Emotion Detection with Convolutional Neural Networks

Why?

To explore machine learning techniques for image classification

What?

OpenCV handles face detection. A CNN trained on FER2013 handles emotion classification. Chain them together for live video analysis.

Code

Setup data

For training, we are using the fer2013 black and white emotion-labelled faces dataset. The raw data is available on Kaggle here.

We load our data and apply transformations using the ImageDataGenerator class. Applying small transformations to our data prevents overfitting which helps when making predictions on new data.

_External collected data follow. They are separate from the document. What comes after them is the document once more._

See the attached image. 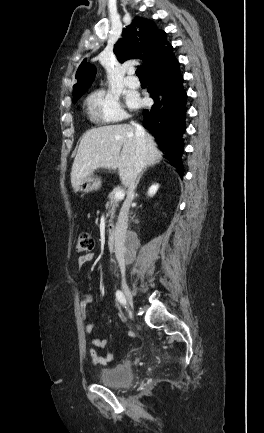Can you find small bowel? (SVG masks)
I'll return each mask as SVG.
<instances>
[{"mask_svg": "<svg viewBox=\"0 0 264 433\" xmlns=\"http://www.w3.org/2000/svg\"><path fill=\"white\" fill-rule=\"evenodd\" d=\"M94 259V255L92 253H88L82 255L77 260V265L79 268H82L88 262H91ZM79 312L80 316L83 320L87 317V308L90 303L93 301V295L88 293H81L79 296ZM95 324L87 323L85 325V331L87 333H92L94 331ZM128 337L132 336L131 332L127 333ZM91 348L89 349V354L91 356L92 361L97 365H106L114 359V355L109 353L106 356H101L98 353L99 349L104 348L107 345V340L103 338L94 337L91 339Z\"/></svg>", "mask_w": 264, "mask_h": 433, "instance_id": "obj_1", "label": "small bowel"}]
</instances>
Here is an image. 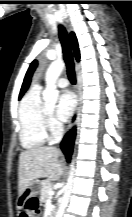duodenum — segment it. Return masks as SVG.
Returning a JSON list of instances; mask_svg holds the SVG:
<instances>
[{
  "label": "duodenum",
  "instance_id": "1",
  "mask_svg": "<svg viewBox=\"0 0 132 217\" xmlns=\"http://www.w3.org/2000/svg\"><path fill=\"white\" fill-rule=\"evenodd\" d=\"M49 217H54V214H53V213H51Z\"/></svg>",
  "mask_w": 132,
  "mask_h": 217
}]
</instances>
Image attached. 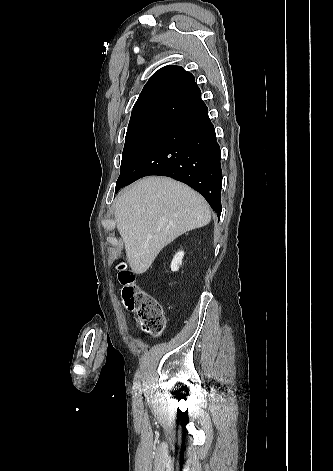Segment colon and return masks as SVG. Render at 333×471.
Wrapping results in <instances>:
<instances>
[{"instance_id":"5ec220e1","label":"colon","mask_w":333,"mask_h":471,"mask_svg":"<svg viewBox=\"0 0 333 471\" xmlns=\"http://www.w3.org/2000/svg\"><path fill=\"white\" fill-rule=\"evenodd\" d=\"M122 285L125 305L138 315L142 329L151 336L158 337L165 328V317L160 302L135 285L134 274L121 266L118 273Z\"/></svg>"}]
</instances>
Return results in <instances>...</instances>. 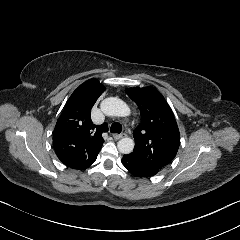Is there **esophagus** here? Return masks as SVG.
I'll use <instances>...</instances> for the list:
<instances>
[{"mask_svg":"<svg viewBox=\"0 0 240 240\" xmlns=\"http://www.w3.org/2000/svg\"><path fill=\"white\" fill-rule=\"evenodd\" d=\"M126 136V134H113V138L115 139V140H119V139H121V138H124Z\"/></svg>","mask_w":240,"mask_h":240,"instance_id":"1","label":"esophagus"}]
</instances>
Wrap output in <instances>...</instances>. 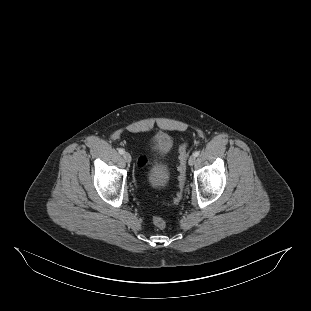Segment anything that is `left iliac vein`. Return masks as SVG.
<instances>
[{"mask_svg": "<svg viewBox=\"0 0 311 311\" xmlns=\"http://www.w3.org/2000/svg\"><path fill=\"white\" fill-rule=\"evenodd\" d=\"M196 162V157L194 155L190 156L188 163L190 166L194 165Z\"/></svg>", "mask_w": 311, "mask_h": 311, "instance_id": "4c4485c4", "label": "left iliac vein"}]
</instances>
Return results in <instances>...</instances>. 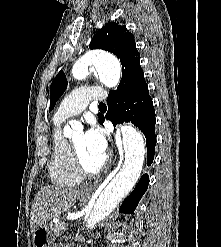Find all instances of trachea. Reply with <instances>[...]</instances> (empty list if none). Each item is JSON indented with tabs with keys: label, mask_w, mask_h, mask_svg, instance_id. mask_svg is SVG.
I'll return each instance as SVG.
<instances>
[{
	"label": "trachea",
	"mask_w": 221,
	"mask_h": 247,
	"mask_svg": "<svg viewBox=\"0 0 221 247\" xmlns=\"http://www.w3.org/2000/svg\"><path fill=\"white\" fill-rule=\"evenodd\" d=\"M99 109L100 110H104V109H107L106 105L104 103H100L99 104Z\"/></svg>",
	"instance_id": "trachea-1"
}]
</instances>
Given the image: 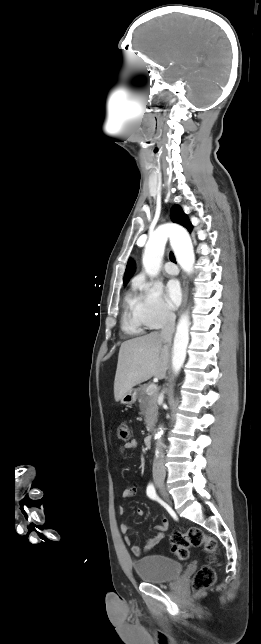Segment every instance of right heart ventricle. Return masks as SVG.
Wrapping results in <instances>:
<instances>
[{
    "instance_id": "1",
    "label": "right heart ventricle",
    "mask_w": 261,
    "mask_h": 644,
    "mask_svg": "<svg viewBox=\"0 0 261 644\" xmlns=\"http://www.w3.org/2000/svg\"><path fill=\"white\" fill-rule=\"evenodd\" d=\"M146 325L144 324L138 310V299L132 293L125 297V312L123 316V329L130 334L141 333Z\"/></svg>"
}]
</instances>
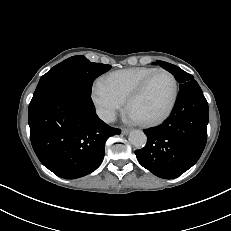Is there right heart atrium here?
Here are the masks:
<instances>
[{
	"mask_svg": "<svg viewBox=\"0 0 231 231\" xmlns=\"http://www.w3.org/2000/svg\"><path fill=\"white\" fill-rule=\"evenodd\" d=\"M91 96L97 113L106 122L113 121L123 106V102L103 87L100 82L93 87Z\"/></svg>",
	"mask_w": 231,
	"mask_h": 231,
	"instance_id": "1",
	"label": "right heart atrium"
}]
</instances>
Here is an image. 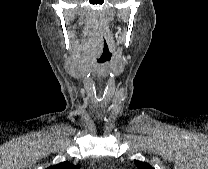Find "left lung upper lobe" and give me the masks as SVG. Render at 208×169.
<instances>
[{"label":"left lung upper lobe","mask_w":208,"mask_h":169,"mask_svg":"<svg viewBox=\"0 0 208 169\" xmlns=\"http://www.w3.org/2000/svg\"><path fill=\"white\" fill-rule=\"evenodd\" d=\"M134 163L138 169H154L150 164L145 163V162L134 160Z\"/></svg>","instance_id":"left-lung-upper-lobe-1"}]
</instances>
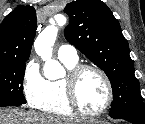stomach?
<instances>
[{
    "label": "stomach",
    "instance_id": "0dacf381",
    "mask_svg": "<svg viewBox=\"0 0 145 124\" xmlns=\"http://www.w3.org/2000/svg\"><path fill=\"white\" fill-rule=\"evenodd\" d=\"M82 124H104L102 121H87L85 123Z\"/></svg>",
    "mask_w": 145,
    "mask_h": 124
}]
</instances>
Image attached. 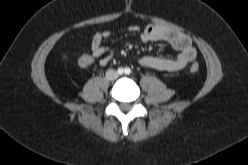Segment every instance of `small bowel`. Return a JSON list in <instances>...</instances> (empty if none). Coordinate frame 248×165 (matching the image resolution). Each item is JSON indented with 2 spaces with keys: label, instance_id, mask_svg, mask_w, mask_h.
<instances>
[{
  "label": "small bowel",
  "instance_id": "1",
  "mask_svg": "<svg viewBox=\"0 0 248 165\" xmlns=\"http://www.w3.org/2000/svg\"><path fill=\"white\" fill-rule=\"evenodd\" d=\"M139 31L140 27L137 25L130 26L127 29L129 33H137ZM112 35V30L99 31L93 35L90 42V55L93 59H99L98 64L102 67L110 63L114 57V51L102 44L104 40ZM140 39L143 42L162 41L178 51V54L172 58L149 55L140 57L138 64L147 69L177 72L185 69L197 57L196 48L188 35L162 25L150 24L146 26L140 33Z\"/></svg>",
  "mask_w": 248,
  "mask_h": 165
}]
</instances>
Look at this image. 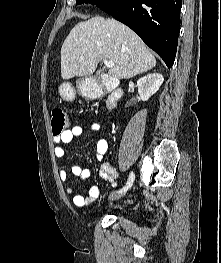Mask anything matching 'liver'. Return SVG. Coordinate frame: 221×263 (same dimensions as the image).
Masks as SVG:
<instances>
[{"label": "liver", "instance_id": "obj_1", "mask_svg": "<svg viewBox=\"0 0 221 263\" xmlns=\"http://www.w3.org/2000/svg\"><path fill=\"white\" fill-rule=\"evenodd\" d=\"M114 62L109 75L130 79L156 65L154 55L140 37L115 19L93 17L76 24L61 48V77L89 76L99 61Z\"/></svg>", "mask_w": 221, "mask_h": 263}]
</instances>
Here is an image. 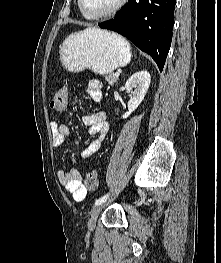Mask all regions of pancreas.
<instances>
[{
  "label": "pancreas",
  "mask_w": 221,
  "mask_h": 263,
  "mask_svg": "<svg viewBox=\"0 0 221 263\" xmlns=\"http://www.w3.org/2000/svg\"><path fill=\"white\" fill-rule=\"evenodd\" d=\"M104 78L108 82V84L111 85V86H113L116 83L117 79H118V77H116L113 73L105 75Z\"/></svg>",
  "instance_id": "1"
}]
</instances>
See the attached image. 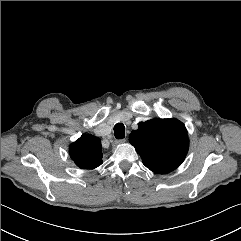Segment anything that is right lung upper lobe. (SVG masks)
Listing matches in <instances>:
<instances>
[{
    "label": "right lung upper lobe",
    "instance_id": "obj_1",
    "mask_svg": "<svg viewBox=\"0 0 241 241\" xmlns=\"http://www.w3.org/2000/svg\"><path fill=\"white\" fill-rule=\"evenodd\" d=\"M69 153L75 164L83 169H94L103 163L101 140L90 134H83L72 143Z\"/></svg>",
    "mask_w": 241,
    "mask_h": 241
}]
</instances>
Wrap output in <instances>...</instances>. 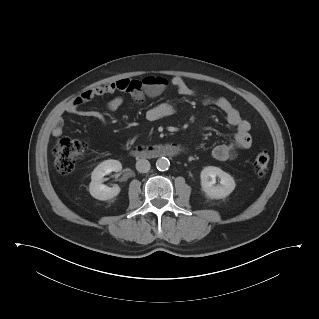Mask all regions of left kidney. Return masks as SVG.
<instances>
[{"label": "left kidney", "instance_id": "left-kidney-1", "mask_svg": "<svg viewBox=\"0 0 319 319\" xmlns=\"http://www.w3.org/2000/svg\"><path fill=\"white\" fill-rule=\"evenodd\" d=\"M216 177L220 179V185H215ZM200 178L202 190L213 199L225 198L235 188L233 177L218 167H205L201 171Z\"/></svg>", "mask_w": 319, "mask_h": 319}]
</instances>
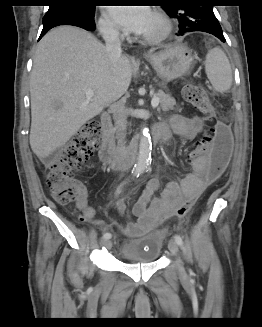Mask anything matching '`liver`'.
<instances>
[{"label": "liver", "mask_w": 262, "mask_h": 327, "mask_svg": "<svg viewBox=\"0 0 262 327\" xmlns=\"http://www.w3.org/2000/svg\"><path fill=\"white\" fill-rule=\"evenodd\" d=\"M131 78L128 57L112 63L91 33L71 26L50 31L37 47L30 78L32 151L44 160L64 146L128 90Z\"/></svg>", "instance_id": "1"}]
</instances>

from tensorflow.keras.preprocessing.image import ImageDataGenerator
# Source: https://www.kaggle.com/datasets/msambare/fer2013
train_dir = "../data/Project4/images/train/"
test_dir = "../data/Project4/images/test/"

# Define image parameters
IMG_HEIGHT = 48
IMG_WIDTH = 48
BATCH_SIZE = 1024
NUM_CLASSES = 7  # angry, disgust, fear, happy, neutral, sad, surprise

# Data augmentation and normalization for training (avoid overfitting)
train_datagen = ImageDataGenerator(
    rescale=1./255,       # Normalize pixel values between 0 and 1
    rotation_range=30,    # Randomly rotate images by up to 30 degrees
    width_shift_range=0.2,# Randomly shift images horizontally
    height_shift_range=0.2,# Randomly shift images vertically
    shear_range=0.2,      # Shear transformations
    zoom_range=0.2,       # Zoom in/out on images
    horizontal_flip=True, # Randomly flip images horizontally
    fill_mode='nearest'   # Fill in missing pixels after transformations
)

# Only normalization for testing
test_datagen = ImageDataGenerator(rescale=1./255)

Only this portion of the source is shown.